Step 4: Don’t compete on rates
Independent hoteliers should resist the temptation to slash rates in the face of new competition, sources said.
“If I am an independent hotel owner, I’m going to welcome a successful chain/flag competition coming into my market,” Spelts said. “It will potentially introduce some new travelers to my neighborhood. I’m confident enough that when they see my hotel, on their next visit, they are going to stay with me.”
Musgrove said some full-service properties hit customers with add-on fees. If an unbranded property operator understands this, the property could feature inclusive rates.

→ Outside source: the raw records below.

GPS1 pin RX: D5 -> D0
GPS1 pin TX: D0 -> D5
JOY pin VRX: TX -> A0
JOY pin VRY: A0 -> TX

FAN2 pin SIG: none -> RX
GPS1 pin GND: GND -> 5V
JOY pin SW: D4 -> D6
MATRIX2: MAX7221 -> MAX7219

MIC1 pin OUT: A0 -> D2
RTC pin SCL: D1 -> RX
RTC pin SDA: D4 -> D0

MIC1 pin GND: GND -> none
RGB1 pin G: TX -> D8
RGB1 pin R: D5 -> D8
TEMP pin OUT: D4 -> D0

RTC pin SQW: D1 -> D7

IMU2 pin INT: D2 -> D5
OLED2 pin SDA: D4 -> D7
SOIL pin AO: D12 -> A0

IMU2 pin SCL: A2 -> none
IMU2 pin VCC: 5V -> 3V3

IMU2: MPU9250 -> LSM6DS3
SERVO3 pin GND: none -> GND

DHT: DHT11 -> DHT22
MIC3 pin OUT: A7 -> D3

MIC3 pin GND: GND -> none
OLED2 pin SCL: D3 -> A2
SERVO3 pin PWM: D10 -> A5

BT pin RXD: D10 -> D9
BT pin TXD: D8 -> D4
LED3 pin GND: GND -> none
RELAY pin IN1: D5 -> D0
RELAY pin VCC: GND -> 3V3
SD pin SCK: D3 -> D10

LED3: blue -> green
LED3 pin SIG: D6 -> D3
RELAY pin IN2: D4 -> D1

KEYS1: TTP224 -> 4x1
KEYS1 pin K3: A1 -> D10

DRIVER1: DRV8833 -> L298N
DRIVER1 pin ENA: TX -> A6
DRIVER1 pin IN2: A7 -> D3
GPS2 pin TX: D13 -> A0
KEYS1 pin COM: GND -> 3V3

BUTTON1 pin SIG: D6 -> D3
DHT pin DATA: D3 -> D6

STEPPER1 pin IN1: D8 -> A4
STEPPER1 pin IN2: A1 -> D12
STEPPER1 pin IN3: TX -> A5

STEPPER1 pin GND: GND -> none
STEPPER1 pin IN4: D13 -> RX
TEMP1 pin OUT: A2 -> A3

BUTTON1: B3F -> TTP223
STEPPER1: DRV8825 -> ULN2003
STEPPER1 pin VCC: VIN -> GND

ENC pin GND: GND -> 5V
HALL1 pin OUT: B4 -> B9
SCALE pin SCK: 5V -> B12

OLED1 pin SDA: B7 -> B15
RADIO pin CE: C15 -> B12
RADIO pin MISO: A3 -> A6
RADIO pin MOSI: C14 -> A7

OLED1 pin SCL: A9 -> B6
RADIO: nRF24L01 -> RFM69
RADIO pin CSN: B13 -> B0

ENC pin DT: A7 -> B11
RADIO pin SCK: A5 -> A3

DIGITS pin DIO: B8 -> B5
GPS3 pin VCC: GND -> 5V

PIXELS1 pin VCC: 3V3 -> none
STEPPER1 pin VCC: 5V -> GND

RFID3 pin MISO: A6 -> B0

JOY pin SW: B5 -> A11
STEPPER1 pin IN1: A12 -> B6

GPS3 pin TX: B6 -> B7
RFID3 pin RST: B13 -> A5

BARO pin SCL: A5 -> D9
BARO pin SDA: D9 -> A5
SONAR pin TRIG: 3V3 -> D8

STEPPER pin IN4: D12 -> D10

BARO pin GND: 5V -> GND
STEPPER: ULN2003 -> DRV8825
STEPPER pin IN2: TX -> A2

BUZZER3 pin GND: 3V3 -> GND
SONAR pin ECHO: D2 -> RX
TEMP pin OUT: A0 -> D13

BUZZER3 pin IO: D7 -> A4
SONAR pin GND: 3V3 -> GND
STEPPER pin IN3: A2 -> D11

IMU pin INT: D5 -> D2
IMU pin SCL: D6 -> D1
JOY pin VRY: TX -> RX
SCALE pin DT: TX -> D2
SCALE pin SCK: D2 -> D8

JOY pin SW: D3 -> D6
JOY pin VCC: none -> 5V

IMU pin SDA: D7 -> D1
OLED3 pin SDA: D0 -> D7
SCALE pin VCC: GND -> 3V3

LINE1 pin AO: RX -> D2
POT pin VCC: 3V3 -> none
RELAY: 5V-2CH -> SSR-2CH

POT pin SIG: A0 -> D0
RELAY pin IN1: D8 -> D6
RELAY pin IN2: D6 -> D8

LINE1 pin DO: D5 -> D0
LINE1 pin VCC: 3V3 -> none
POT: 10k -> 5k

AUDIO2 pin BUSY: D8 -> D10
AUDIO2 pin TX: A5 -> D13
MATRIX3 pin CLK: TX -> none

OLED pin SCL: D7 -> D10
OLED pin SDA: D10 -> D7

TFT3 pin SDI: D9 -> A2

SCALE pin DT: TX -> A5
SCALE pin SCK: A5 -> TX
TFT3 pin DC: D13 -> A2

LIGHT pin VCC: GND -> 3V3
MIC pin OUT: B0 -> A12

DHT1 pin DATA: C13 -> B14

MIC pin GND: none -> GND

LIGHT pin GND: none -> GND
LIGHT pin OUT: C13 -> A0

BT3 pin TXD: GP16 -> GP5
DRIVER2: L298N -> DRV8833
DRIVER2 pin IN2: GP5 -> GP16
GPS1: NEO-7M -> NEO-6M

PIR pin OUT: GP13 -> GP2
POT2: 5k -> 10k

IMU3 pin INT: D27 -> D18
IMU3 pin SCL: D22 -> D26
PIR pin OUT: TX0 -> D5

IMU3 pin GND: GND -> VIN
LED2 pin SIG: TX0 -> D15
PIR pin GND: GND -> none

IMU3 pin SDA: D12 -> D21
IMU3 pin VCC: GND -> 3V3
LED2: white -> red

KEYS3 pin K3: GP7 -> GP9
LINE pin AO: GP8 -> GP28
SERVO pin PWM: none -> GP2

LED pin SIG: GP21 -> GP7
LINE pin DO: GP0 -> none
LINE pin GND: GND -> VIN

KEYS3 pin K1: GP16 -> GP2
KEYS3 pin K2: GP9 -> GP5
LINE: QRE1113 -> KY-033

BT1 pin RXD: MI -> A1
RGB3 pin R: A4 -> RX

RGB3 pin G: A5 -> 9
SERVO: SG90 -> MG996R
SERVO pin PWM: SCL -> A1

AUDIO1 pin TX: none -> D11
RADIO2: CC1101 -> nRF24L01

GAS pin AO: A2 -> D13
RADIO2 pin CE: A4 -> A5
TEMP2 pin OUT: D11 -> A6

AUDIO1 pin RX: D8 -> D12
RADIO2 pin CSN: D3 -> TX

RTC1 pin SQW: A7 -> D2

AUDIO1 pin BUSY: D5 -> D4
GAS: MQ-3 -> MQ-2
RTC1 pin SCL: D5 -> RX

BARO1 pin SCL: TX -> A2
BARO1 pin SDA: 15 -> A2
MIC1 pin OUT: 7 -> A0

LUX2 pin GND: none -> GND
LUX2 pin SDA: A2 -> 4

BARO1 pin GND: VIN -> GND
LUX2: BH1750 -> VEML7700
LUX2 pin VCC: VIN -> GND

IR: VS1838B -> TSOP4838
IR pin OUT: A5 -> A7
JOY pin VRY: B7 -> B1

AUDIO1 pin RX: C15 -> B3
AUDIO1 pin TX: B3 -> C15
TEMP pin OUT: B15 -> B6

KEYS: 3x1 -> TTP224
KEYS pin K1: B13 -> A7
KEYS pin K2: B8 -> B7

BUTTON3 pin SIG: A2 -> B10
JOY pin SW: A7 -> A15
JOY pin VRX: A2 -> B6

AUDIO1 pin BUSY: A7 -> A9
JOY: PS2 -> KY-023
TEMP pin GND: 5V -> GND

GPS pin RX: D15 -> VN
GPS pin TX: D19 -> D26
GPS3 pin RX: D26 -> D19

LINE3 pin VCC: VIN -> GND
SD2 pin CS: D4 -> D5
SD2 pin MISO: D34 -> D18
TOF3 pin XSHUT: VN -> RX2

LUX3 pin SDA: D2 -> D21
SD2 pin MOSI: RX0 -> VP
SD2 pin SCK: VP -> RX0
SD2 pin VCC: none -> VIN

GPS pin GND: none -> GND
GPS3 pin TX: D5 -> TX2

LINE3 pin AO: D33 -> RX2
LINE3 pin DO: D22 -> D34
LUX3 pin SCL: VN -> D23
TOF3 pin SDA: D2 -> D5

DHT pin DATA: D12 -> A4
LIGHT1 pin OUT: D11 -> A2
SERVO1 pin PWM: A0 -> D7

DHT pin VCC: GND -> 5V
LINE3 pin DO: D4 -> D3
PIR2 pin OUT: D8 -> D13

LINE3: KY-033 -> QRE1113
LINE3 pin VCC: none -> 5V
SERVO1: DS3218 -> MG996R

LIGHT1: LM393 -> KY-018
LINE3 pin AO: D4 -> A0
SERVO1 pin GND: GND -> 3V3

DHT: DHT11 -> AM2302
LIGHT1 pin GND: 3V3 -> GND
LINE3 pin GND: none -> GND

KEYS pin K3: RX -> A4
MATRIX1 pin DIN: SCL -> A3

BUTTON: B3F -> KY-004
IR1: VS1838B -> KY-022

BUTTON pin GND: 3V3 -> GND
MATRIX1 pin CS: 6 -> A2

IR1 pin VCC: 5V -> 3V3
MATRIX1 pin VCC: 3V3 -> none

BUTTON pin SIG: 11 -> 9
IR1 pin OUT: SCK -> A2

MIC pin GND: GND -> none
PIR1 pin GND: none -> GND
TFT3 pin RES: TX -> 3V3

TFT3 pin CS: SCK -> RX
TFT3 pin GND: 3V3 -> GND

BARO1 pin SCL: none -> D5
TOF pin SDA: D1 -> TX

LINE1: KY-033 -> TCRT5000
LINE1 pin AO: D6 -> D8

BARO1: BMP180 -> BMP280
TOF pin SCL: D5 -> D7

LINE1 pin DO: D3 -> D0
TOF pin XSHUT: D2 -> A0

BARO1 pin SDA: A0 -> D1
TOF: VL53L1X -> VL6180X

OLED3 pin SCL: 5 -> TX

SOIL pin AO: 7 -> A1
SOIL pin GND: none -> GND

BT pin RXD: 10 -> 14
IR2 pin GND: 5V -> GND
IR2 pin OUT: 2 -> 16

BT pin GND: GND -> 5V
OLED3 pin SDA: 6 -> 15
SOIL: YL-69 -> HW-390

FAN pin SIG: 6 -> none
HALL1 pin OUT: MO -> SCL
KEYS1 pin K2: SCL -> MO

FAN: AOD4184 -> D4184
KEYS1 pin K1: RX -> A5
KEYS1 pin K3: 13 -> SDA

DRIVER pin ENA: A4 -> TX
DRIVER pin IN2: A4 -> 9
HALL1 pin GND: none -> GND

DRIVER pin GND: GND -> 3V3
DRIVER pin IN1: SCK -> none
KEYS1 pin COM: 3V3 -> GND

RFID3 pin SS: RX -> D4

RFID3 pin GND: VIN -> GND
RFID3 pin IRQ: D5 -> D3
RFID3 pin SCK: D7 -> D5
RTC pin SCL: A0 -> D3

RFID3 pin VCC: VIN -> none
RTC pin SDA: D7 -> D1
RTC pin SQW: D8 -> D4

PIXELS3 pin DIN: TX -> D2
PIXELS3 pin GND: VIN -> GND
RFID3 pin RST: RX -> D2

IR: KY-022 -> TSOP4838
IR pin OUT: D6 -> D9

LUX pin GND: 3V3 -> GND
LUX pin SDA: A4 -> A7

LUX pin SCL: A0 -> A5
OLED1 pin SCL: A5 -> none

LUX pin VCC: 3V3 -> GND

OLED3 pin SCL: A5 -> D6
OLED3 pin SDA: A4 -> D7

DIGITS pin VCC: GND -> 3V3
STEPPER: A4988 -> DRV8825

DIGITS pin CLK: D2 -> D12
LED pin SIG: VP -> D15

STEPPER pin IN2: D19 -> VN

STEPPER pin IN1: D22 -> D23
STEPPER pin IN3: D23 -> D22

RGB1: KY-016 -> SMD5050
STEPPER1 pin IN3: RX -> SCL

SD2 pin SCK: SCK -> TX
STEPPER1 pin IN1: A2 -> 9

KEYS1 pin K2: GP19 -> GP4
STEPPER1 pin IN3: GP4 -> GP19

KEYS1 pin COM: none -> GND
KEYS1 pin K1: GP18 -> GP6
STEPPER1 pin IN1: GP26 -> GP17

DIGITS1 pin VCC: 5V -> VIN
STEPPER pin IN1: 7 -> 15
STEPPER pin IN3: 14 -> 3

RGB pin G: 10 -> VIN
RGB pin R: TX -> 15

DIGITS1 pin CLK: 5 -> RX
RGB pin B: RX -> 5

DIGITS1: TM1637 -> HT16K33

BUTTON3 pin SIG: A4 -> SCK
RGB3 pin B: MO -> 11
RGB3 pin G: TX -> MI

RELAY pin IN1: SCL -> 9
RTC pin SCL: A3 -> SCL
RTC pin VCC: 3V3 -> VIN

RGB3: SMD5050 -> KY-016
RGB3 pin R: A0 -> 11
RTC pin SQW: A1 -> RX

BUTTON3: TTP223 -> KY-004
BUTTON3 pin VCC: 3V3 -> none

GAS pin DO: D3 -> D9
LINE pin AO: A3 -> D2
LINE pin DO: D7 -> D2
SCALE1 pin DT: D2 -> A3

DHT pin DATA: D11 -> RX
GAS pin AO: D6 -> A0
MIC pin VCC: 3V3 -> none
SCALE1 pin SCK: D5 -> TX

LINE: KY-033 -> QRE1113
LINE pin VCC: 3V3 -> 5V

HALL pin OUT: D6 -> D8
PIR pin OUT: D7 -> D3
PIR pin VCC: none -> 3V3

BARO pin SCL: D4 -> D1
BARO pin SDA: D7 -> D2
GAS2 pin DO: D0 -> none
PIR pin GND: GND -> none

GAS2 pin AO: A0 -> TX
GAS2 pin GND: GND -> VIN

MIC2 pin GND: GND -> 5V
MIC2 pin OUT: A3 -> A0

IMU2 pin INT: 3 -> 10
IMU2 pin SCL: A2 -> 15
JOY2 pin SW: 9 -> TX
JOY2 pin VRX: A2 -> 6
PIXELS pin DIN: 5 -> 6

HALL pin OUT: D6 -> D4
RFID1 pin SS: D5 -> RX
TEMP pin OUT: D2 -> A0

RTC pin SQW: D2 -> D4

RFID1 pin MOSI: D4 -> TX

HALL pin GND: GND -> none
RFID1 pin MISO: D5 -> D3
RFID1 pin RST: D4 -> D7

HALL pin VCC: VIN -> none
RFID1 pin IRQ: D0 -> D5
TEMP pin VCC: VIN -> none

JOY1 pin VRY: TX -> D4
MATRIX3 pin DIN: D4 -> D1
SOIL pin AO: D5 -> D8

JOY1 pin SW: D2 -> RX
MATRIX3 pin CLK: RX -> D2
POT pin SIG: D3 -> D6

Sarah Bartlett, VP of revenue management at HotelAVE, said revenue managers should understand customers and competition. Revenue managers should have a seat at the table when it comes to performing strengths, weaknesses, opportunities and threats analysis as well as deciding which potential local businesses the hotel could partner with.
“It can help you drive rate,” she said.
Wali agreed rate-cutting isn’t the best option. It only takes one property to send a market’s rates into a tailspin. In this sense, brands can bring a level of rate sophistication to a market that might prevent such a thing from happening. “Giving away prices results in a race to the bottom,” he said.
Step 5: Keep your people happy
In addition to the prospect of losing customers, an independent hotelier also might lose employees, too, Musgrove said. Staff at the independent property might be wooed by the opportunities a new branded hotel could offer.
“As an independent, you need to be aware of that and how you can protect your own people as well,” he said. One option as it relates to employee retention might be increasing pay rates, he added.
A strong staff is essential to provide outstanding levels of customer service, Musgrove said.
“It comes back to people,” he said. “It’s always important in every hotel; you want the best people. But with an independent, it’s more important to have the best people at the property. As an independent, you don’t have the luxury of falling back on brand resources.”
Step 6: Elevate your hotel marketing
Charlestowne’s Spelts said independent operators should be sure their websites are optimized for search engines.
“If you haven’t been keeping your website up to date with the necessary content, then get a new website,” he said. “An updated website can be your lifeblood, and it should be already. If it’s not, then you definitely need to address it and have it optimized for as many organic searches as possible.”
The hotel marketing effort extends to executing well in order to generate positive online reviews, he said.
“That is the lifeblood of independent hotels competing next to chained flag competitors,” Spelts said. “Most travelers will look at reviews. If you have better reviews, you should win the day.”
Step 7: Service, service, service
At the end of the day, the best weapon independent operators have in their arsenal to use against brands is a commitment to customer service, sources said. Customers want to be treated like individuals, not data points.
“In my opinion, it all boils down to service, repeat customers and reputation,” Wali said.